Al fine di orientare la popolazione verso comportamenti alimentari più salutari, il Ministero della Salute ha affidato ad un Gruppo di esperti (D.M. del 1.09.2003) il compito di elaborare un modello di dieta di riferimento che sia coerente con lo stile di vita attuale e con la tradizione alimentare del nostro Paese.

Nasce così la piramide settimanale dello stile di vita italiana che si basa sulla definizione di Quantità Benessere (QB) sia per il cibo che per l’attività fisica.

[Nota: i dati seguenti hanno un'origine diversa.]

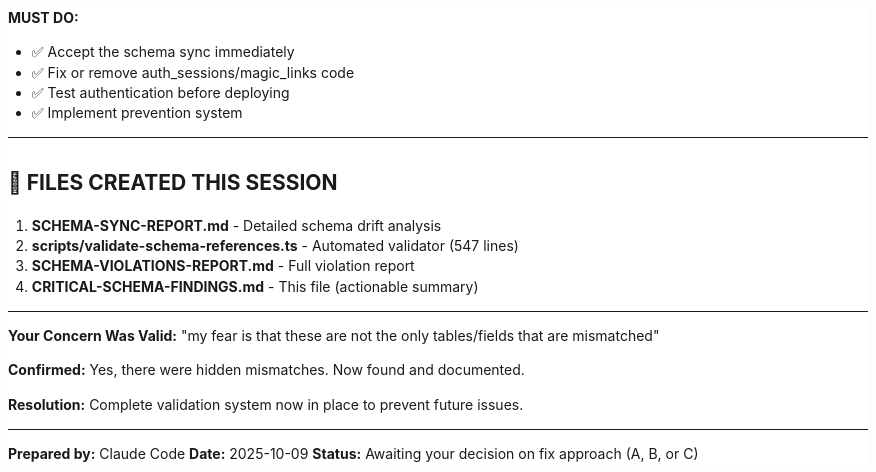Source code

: **MUST DO:**
- ✅ Accept the schema sync immediately
- ✅ Fix or remove auth_sessions/magic_links code
- ✅ Test authentication before deploying
- ✅ Implement prevention system

---

## 📁 FILES CREATED THIS SESSION

1. **SCHEMA-SYNC-REPORT.md** - Detailed schema drift analysis
2. **scripts/validate-schema-references.ts** - Automated validator (547 lines)
3. **SCHEMA-VIOLATIONS-REPORT.md** - Full violation report
4. **CRITICAL-SCHEMA-FINDINGS.md** - This file (actionable summary)

---

**Your Concern Was Valid:** "my fear is that these are not the only tables/fields that are mismatched"

**Confirmed:** Yes, there were hidden mismatches. Now found and documented.

**Resolution:** Complete validation system now in place to prevent future issues.

---

**Prepared by:** Claude Code
**Date:** 2025-10-09
**Status:** Awaiting your decision on fix approach (A, B, or C)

Da questo modello di dieta scaturisce la piramide alimentare italiana, che elaborata dall’Istituto di Scienza dell’Alimentazione dell’Università di Roma “La Sapienza”, indica i consumi alimentari giornalieri consigliati. Vengono date indicazioni sulle quantità di cibo da consumare ogni giorno secondo il criterio della quantità benessere QB (porzioni di alimenti in grammi). Le QB di cibo e di movimento, se opportunamente adattate alle esigenze del singolo individuo, consentono di orientare lo stile di vita verso un equilibrio tra consumo alimentare e spesa energetica. Se si “mangia per vivere” si è sulla strada giusta per il reale benessere del nostro organismo.